∞ Summary Index¶
Documentation¶
- Class name:
LLMSummaryIndex
- Category:
SALT/Language Toolkit/Indexing
- Output node:
False
The LLMSummaryIndex node is designed to create a summary index from a collection of documents using a specified language model embedding. It processes each document to handle metadata and text, applying sentence splitting as part of its transformation steps, and then constructs an index that can be used for summarizing or retrieving information from the documents.
Input types¶
Required¶
llm_model
- The language model and its embedding model used for generating document summaries. It's crucial for determining the embedding strategy for the documents.
- Comfy dtype:
LLM_MODEL
- Python dtype:
Dict[str, Any]
document
- A list of documents to be indexed.

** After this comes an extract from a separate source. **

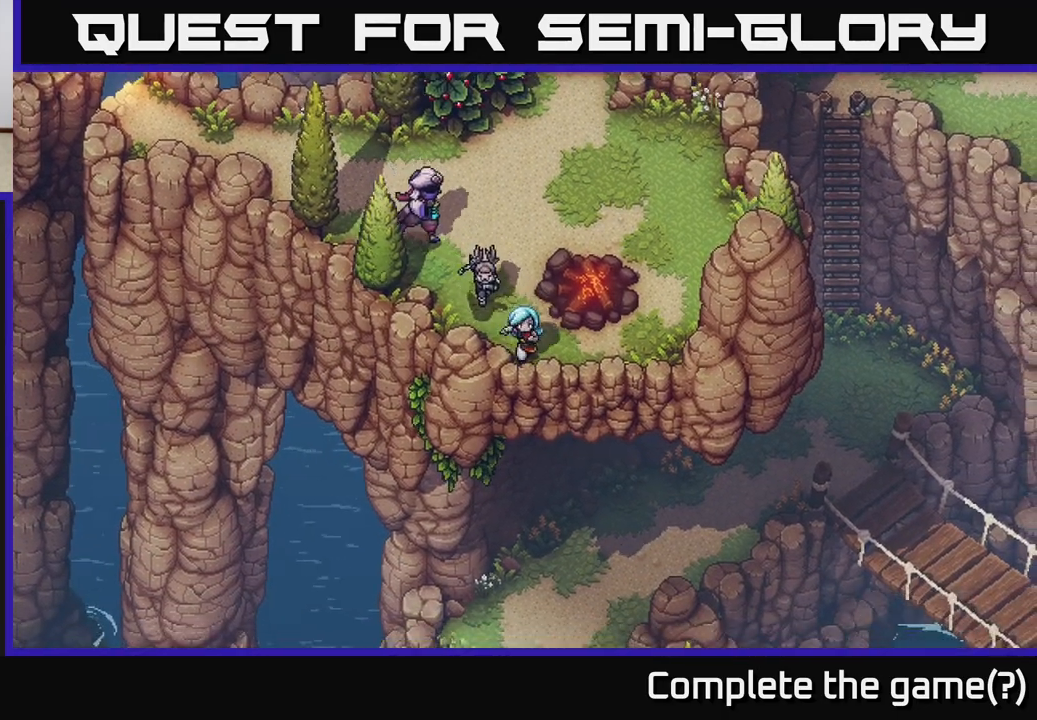
{"buttons": [], "left_stick": "up", "right_stick": "center", "events": [[317, "left_stick", "up"]]}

Each document's text and metadata are processed for indexing.
- Comfy dtype:
DOCUMENT
- Python dtype:
List[Document]
Optional¶
optional_llm_context
- Optional context provided to the language model during the indexing process. It can be used to tailor the embedding process to specific requirements or contexts.
- Comfy dtype:
LLM_CONTEXT
- Python dtype:
Optional[Dict[str, Any]]
Output types¶
llm_index
- Comfy dtype:
LLM_INDEX
- The summary index created from the documents, ready for use in summarization or information retrieval tasks.
- Python dtype:
SummaryIndex
- Comfy dtype:
Usage tips¶
- Infra type:
CPU
- Common nodes: unknown
Source code¶
class LLMSummaryIndex:
@classmethod
def INPUT_TYPES(cls):
return {
"required": {
"llm_model": ("LLM_MODEL",),
"document": ("DOCUMENT",),
},
"optional": {
"optional_llm_context": ("LLM_CONTEXT",),
},
}
RETURN_TYPES = ("LLM_INDEX",)
RETURN_NAMES = ("llm_index",)
FUNCTION = "index"
CATEGORY = f"{MENU_NAME}/{SUB_MENU_NAME}/Indexing"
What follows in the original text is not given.